I think these quick no-frills vet clinics are probably the pet evolution of what's happening with CVS Minute Clinics and similar places for humans that are staffed by nurse practitioners who do a limited range of basic things.
We will likely see tele-vet-medicine apps popping up too if state vet boards allow it, as that's now already happening for human medicine: apps that let you video-chat with a random board-certified, on-call doctor to get a diagnosis and RX sent to your preferred pharmacy, without going in person into a clinic...I just got notice that my insurance now has added one of these tele-medicine apps as a "feature" and will cover the tele-consultations as "in network" now -- and while I wouldn't want it as a replacement for regular in-person visits, I *can* imagine using it while traveling if I got sick....maybe.
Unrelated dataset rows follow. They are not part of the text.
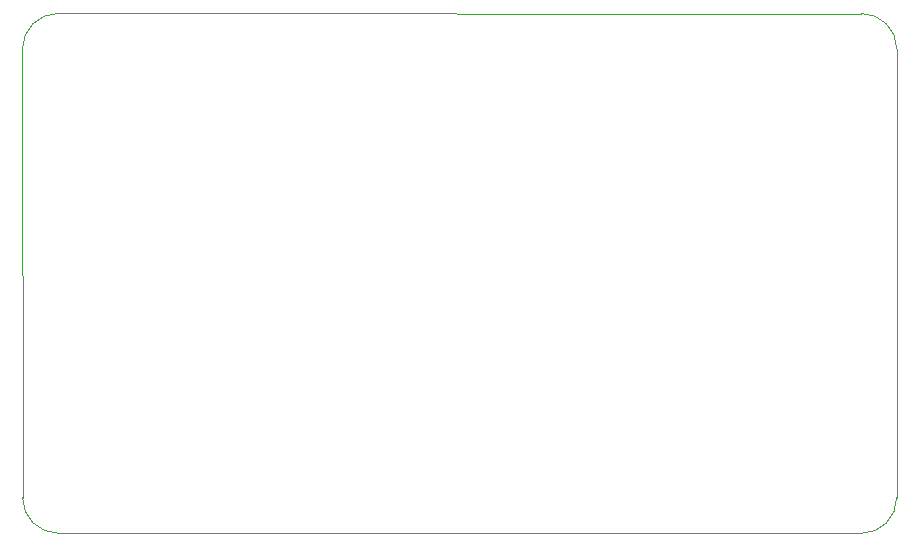
<source format=gm1>
G04 #@! TF.GenerationSoftware,KiCad,Pcbnew,8.0.5*
G04 #@! TF.CreationDate,2025-02-08T17:26:37-06:00*
G04 #@! TF.ProjectId,spudglo_driver_v8p0,73707564-676c-46f5-9f64-72697665725f,rev?*
G04 #@! TF.SameCoordinates,Original*
G04 #@! TF.FileFunction,Profile,NP*
%FSLAX46Y46*%
G04 Gerber Fmt 4.6, Leading zero omitted, Abs format (unit mm)*
G04 Created by KiCad (PCBNEW 8.0.5) date 2025-02-08 17:26:37*
%MOMM*%
%LPD*%
G01*
G04 APERTURE LIST*
G04 #@! TA.AperFunction,Profile*
%ADD10C,0.100000*%
G04 #@! TD*
G04 APERTURE END LIST*
D10*
X142575000Y-174950000D02*
G75*
G02*
X139587566Y-177962303I-2987400J-24800D01*
G01*
X142575000Y-174950000D02*
X142587285Y-136937434D01*
X139575000Y-133950000D02*
G75*
G02*
X142587202Y-136937434I24700J-2987400D01*
G01*
X68566202Y-174953761D02*
X68558805Y-136953487D01*
X139575000Y-133950000D02*
X71546239Y-133941202D01*
X71578487Y-177941195D02*
G75*
G02*
X68566202Y-174953761I-24787J2987395D01*
G01*
X68558805Y-136953487D02*
G75*
G02*
X71546239Y-133941203I2987435J24747D01*
G01*
X139587566Y-177962285D02*
X71578487Y-177941195D01*
M02*

</source>
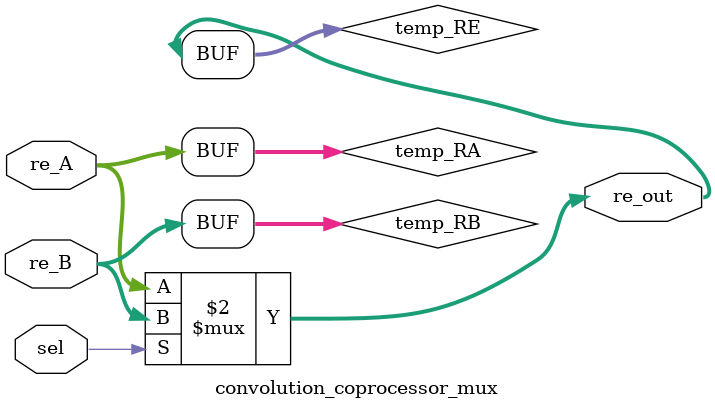
<source format=sv>
/******************************************************************
* Description
*
* 2 to 1 Mux with parametetized WIDTH
*
* Author: Jose Rodriguez
* email : TAE2024.1@cinvestav.mx	
* Date  : 05/02/2024	
******************************************************************/

module convolution_coprocessor_mux 
#(
	parameter DATA_WIDTH = 6)
(
	input  [DATA_WIDTH-1: 0] re_A,
	input  [DATA_WIDTH-1: 0] re_B,
	input 					 sel,
	output [DATA_WIDTH-1: 0] re_out
);

	reg signed [DATA_WIDTH -1: 0] temp_RA;
	reg signed [DATA_WIDTH -1: 0] temp_RB;
	
	wire signed [DATA_WIDTH-1: 0] temp_RE;
	
	always@(re_A, re_B)
	begin
		temp_RA = re_A;
		temp_RB = re_B;
	end 
	
	assign temp_RE = (sel) ? temp_RB : temp_RA;
	
	assign re_out = temp_RE;
	
endmodule 
</source>
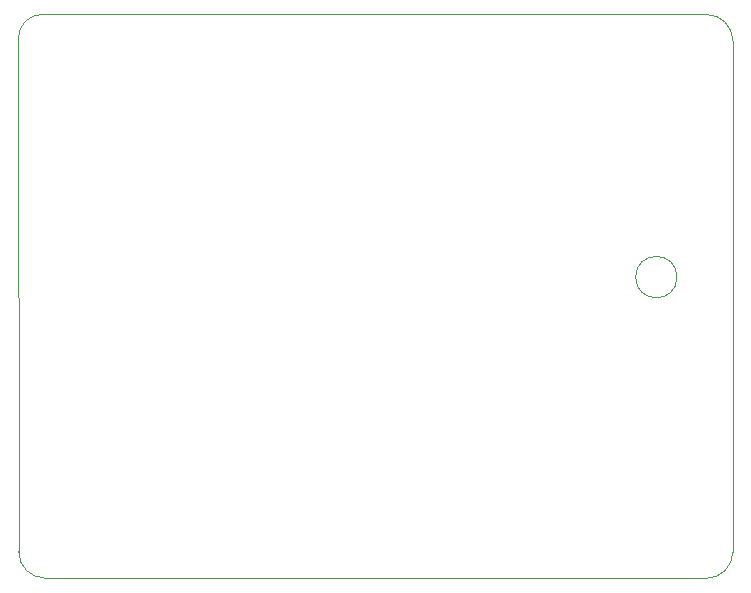
<source format=gbr>
%TF.GenerationSoftware,KiCad,Pcbnew,7.0.9*%
%TF.CreationDate,2024-01-04T21:37:17-05:00*%
%TF.ProjectId,PedalboardBrain,50656461-6c62-46f6-9172-64427261696e,rev?*%
%TF.SameCoordinates,Original*%
%TF.FileFunction,Profile,NP*%
%FSLAX46Y46*%
G04 Gerber Fmt 4.6, Leading zero omitted, Abs format (unit mm)*
G04 Created by KiCad (PCBNEW 7.0.9) date 2024-01-04 21:37:17*
%MOMM*%
%LPD*%
G01*
G04 APERTURE LIST*
%TA.AperFunction,Profile*%
%ADD10C,0.100000*%
%TD*%
G04 APERTURE END LIST*
D10*
X148499999Y-72749967D02*
G75*
G03*
X150736067Y-70513932I1J2236067D01*
G01*
X148499999Y-25013933D02*
X92250000Y-25000000D01*
X150736067Y-27250001D02*
X150736067Y-70513932D01*
X92500001Y-72736067D02*
X148450000Y-72750000D01*
X90250000Y-27000000D02*
X90263933Y-70499999D01*
X92250000Y-25000000D02*
G75*
G03*
X90250000Y-27000000I0J-2000000D01*
G01*
X90263933Y-70499999D02*
G75*
G03*
X92500001Y-72736067I2236067J-1D01*
G01*
X146002855Y-47250000D02*
G75*
G03*
X146002855Y-47250000I-1752855J0D01*
G01*
X150736067Y-27250001D02*
G75*
G03*
X148499999Y-25013933I-2236067J1D01*
G01*
M02*

</source>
All this stuff is supposed to increase access. I'm not at all convinced that there's not a loss of quality with the loss of long-term relationships with a care provider, but with many people who really love their pets struggling to provide for basic care, access has to be prioritized IMHO. It means more pets get seen, get HW tested, and kept up to date on cheap prevention, and fewer pets die of preventable diseases.
FYI, the clinics aren't Walmart corporate enterprises. They're a separate corporate entity called VetIQ that seems to be partnering/renting space in stores. VetIQ is owned by PetIQ (publicly traded: PETQ), which also makes a bunch of RX and OTC generic/private label stuff (like Advecta, the generic for Bayer's K9 Advantix -- and the VetWorks pill pockets sold at Costco).
It looks like they're staffed with contract vets:
I would be that it's going to be a high-turnover gig that employs newly minted vets who are cheap to hire, with cookie-cutter-style corporate-mandated practice techniques (identical vaccine recs, little personalization, etc.). Standardization keeps things cheap (but it's not all that conducive to developing the subtle intuition that makes great vets so extraordinary).